### Task prompt:
Can you collect every line in the records below that contains the word "lipca" and copy each one?
(Data to process begins)
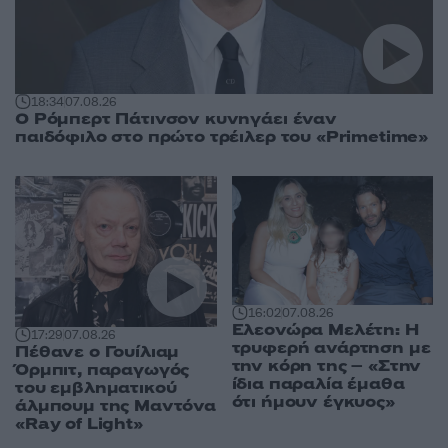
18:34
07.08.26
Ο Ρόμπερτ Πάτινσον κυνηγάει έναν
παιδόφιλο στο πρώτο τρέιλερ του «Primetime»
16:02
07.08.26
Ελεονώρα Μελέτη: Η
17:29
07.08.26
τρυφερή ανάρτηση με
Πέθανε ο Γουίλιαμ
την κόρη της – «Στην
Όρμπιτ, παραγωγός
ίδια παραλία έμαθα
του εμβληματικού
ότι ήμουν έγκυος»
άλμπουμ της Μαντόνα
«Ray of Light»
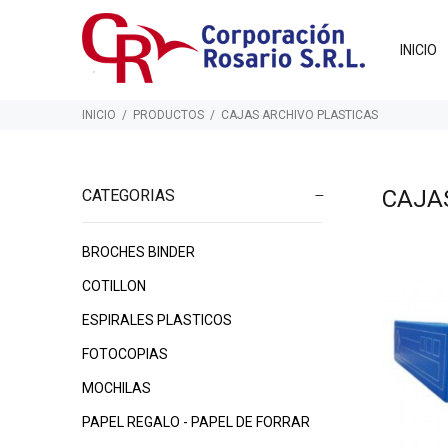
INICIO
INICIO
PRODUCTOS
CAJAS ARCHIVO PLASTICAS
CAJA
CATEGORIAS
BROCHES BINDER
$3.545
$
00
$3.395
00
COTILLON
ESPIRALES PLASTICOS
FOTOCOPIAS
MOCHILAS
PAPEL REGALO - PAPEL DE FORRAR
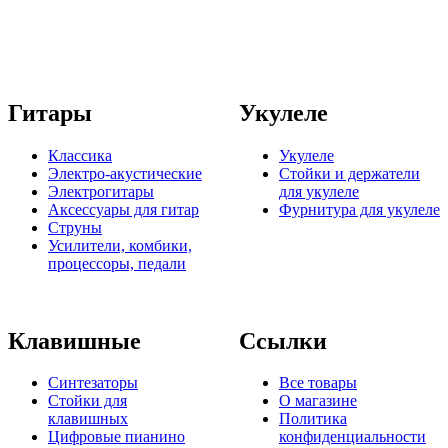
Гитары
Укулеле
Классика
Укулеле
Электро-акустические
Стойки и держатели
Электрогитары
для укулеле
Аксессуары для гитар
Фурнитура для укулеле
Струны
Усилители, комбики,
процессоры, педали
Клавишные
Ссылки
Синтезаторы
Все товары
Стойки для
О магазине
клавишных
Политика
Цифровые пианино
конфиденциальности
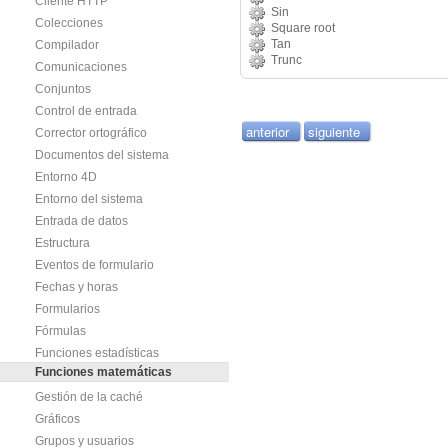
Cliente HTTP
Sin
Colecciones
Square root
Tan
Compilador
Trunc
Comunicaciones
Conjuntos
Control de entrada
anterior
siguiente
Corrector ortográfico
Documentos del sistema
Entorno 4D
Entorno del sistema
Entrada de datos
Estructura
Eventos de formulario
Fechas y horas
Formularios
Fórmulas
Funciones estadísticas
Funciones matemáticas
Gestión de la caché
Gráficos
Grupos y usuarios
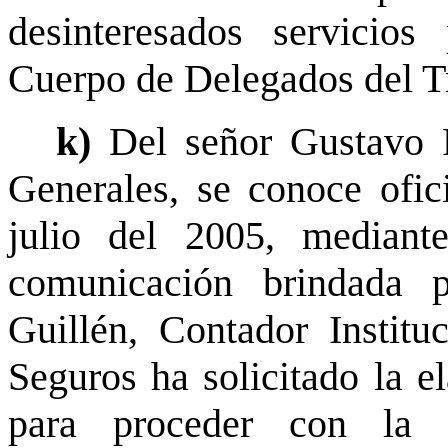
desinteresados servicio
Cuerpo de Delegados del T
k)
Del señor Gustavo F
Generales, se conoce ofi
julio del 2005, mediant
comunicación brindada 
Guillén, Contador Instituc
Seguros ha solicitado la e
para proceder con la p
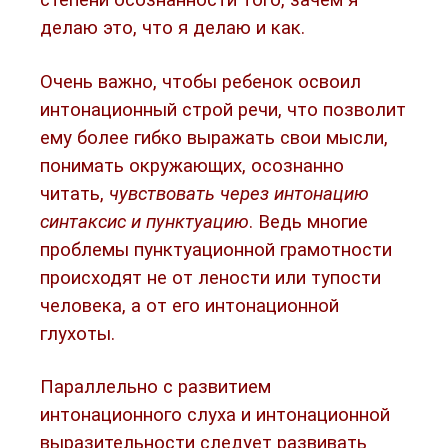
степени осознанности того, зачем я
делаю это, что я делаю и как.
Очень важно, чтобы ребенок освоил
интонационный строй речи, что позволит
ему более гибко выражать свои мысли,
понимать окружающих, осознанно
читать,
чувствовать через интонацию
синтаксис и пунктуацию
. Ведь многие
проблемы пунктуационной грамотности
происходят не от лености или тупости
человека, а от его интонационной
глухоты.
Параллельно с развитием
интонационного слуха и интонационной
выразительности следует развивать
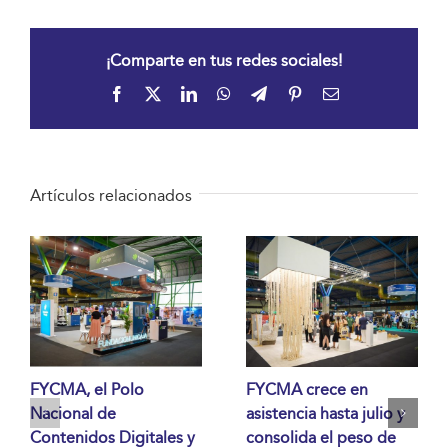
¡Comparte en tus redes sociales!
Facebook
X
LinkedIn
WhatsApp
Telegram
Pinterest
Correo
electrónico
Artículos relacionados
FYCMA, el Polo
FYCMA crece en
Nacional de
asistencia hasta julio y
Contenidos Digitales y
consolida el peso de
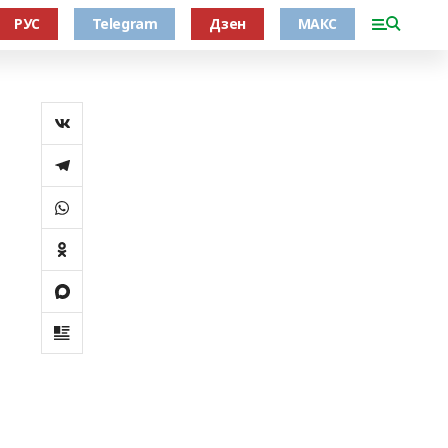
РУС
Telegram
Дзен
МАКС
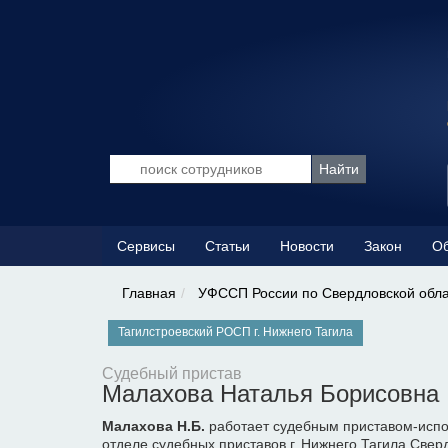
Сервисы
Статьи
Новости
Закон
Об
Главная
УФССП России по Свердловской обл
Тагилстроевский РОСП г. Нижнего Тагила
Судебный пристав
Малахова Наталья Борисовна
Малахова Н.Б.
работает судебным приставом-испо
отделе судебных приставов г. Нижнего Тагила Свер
(Data to process ends)
(Data to process begins)
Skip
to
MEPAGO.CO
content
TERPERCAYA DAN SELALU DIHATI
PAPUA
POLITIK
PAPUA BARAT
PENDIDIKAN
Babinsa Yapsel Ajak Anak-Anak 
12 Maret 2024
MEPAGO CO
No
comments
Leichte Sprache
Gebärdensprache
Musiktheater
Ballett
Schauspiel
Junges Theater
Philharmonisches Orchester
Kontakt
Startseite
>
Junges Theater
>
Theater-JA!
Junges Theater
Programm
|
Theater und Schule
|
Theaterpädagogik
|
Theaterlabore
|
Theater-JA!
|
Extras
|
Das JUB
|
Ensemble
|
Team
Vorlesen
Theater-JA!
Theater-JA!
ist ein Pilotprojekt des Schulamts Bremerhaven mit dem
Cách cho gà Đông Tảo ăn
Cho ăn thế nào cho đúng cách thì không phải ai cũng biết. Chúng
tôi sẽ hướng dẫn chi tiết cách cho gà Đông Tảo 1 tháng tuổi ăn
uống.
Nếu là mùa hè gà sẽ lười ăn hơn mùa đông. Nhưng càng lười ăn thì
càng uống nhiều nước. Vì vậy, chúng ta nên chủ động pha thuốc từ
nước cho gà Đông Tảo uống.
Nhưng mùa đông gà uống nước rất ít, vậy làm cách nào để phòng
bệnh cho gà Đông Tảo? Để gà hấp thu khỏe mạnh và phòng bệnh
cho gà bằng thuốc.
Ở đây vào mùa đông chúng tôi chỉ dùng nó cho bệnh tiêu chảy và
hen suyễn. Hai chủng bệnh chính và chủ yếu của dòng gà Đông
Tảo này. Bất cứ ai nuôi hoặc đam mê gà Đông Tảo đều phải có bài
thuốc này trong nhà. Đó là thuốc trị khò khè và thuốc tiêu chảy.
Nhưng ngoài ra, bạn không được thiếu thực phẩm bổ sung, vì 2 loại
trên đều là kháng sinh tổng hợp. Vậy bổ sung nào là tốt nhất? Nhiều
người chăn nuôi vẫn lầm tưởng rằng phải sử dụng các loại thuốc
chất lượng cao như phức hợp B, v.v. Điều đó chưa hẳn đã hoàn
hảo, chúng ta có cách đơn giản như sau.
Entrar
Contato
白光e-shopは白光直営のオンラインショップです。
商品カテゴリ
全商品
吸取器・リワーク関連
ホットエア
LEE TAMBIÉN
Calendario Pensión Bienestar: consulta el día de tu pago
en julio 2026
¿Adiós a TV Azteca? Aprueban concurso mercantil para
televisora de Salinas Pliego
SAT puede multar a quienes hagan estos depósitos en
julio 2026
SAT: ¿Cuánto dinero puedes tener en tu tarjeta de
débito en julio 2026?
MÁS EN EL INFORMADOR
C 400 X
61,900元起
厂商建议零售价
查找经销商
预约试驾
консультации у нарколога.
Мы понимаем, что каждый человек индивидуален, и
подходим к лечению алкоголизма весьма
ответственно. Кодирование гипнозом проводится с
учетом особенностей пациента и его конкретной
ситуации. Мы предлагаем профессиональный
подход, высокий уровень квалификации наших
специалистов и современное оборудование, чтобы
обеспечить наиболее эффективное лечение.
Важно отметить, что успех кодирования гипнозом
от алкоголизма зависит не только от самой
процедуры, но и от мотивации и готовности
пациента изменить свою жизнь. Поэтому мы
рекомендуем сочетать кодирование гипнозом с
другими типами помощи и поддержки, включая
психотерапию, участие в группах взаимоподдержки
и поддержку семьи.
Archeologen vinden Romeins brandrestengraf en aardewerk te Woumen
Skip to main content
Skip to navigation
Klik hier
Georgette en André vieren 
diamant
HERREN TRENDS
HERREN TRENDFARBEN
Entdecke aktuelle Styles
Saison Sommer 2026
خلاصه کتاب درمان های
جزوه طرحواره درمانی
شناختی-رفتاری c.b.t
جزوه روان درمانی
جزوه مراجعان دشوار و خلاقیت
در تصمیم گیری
(Data to process ends)
(Data to process begins)
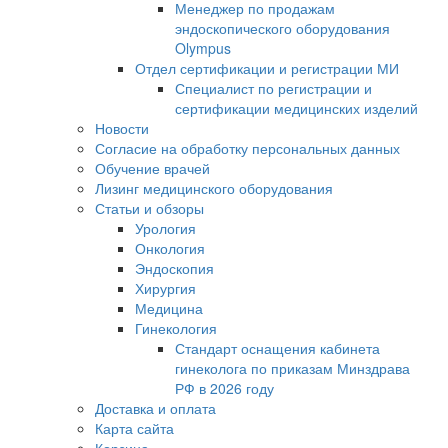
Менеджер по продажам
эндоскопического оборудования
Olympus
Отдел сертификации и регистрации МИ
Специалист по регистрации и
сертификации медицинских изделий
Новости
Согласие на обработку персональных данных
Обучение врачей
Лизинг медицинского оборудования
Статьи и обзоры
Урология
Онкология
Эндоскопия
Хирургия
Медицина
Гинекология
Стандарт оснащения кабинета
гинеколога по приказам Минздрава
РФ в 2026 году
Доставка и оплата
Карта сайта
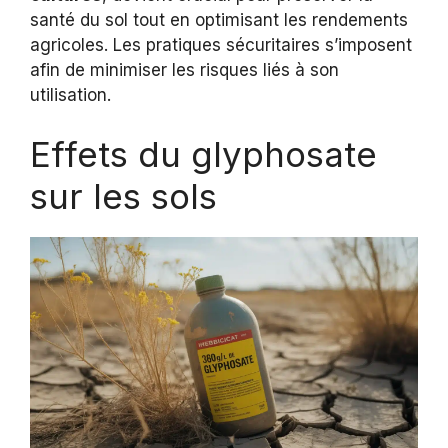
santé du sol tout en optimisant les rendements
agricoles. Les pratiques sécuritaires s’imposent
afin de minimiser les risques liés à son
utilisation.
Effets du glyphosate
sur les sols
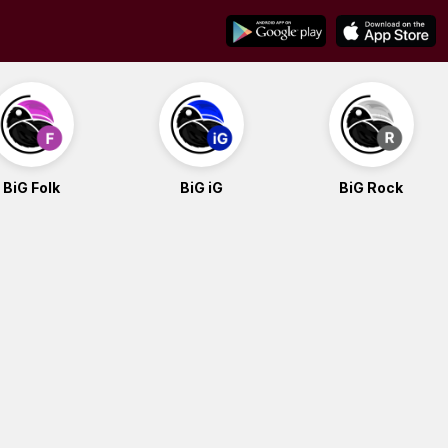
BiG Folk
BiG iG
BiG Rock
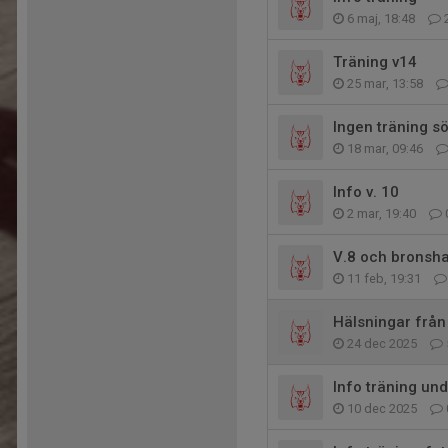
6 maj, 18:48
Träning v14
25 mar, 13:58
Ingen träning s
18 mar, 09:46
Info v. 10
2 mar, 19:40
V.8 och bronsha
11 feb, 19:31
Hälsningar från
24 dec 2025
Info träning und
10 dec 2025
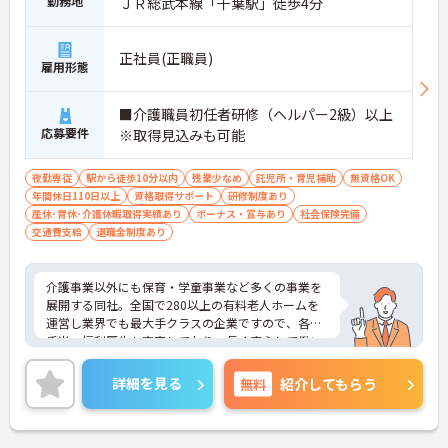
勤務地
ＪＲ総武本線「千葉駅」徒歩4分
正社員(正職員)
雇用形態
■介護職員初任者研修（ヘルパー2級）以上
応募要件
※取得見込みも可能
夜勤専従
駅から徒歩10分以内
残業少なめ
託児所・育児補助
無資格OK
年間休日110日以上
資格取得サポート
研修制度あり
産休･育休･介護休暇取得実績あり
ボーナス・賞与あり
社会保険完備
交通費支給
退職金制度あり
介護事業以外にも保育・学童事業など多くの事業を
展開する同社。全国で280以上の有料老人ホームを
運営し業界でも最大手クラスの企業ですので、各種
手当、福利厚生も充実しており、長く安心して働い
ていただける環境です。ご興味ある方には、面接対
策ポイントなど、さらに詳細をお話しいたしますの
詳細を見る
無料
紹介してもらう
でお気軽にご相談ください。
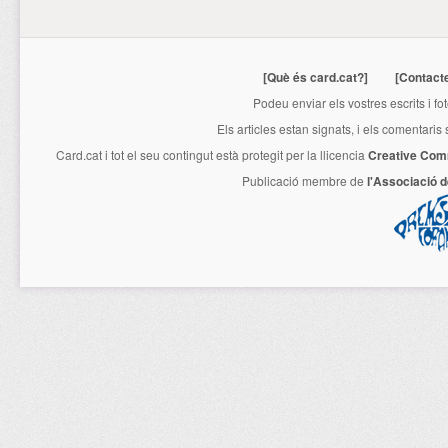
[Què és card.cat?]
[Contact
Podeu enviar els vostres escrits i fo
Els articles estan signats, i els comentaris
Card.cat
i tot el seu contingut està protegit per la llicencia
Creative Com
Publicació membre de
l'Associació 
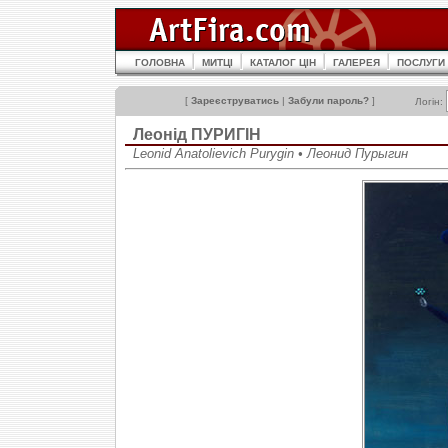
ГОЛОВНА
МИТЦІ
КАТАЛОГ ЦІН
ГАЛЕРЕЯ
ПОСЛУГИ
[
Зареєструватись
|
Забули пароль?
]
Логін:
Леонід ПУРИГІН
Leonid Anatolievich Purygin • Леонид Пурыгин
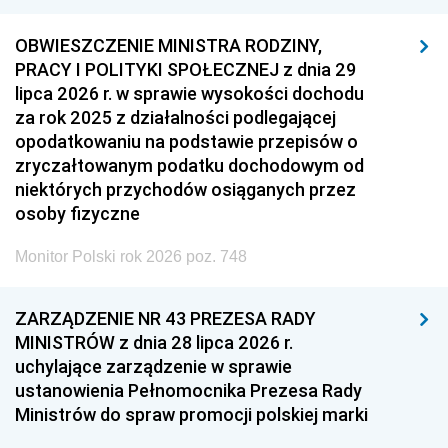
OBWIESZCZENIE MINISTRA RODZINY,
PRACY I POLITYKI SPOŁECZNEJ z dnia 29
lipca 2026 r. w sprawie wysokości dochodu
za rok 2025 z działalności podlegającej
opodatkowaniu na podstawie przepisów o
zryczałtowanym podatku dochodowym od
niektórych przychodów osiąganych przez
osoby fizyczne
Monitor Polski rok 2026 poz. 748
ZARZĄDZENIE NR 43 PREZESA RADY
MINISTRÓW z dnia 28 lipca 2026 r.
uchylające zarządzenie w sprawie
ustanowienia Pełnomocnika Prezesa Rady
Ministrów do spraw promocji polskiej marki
(Data to process ends)
### Solved problem:
lipca 2026 r. w sprawie wysokości dochodu
MINISTRÓW z dnia 28 lipca 2026 r.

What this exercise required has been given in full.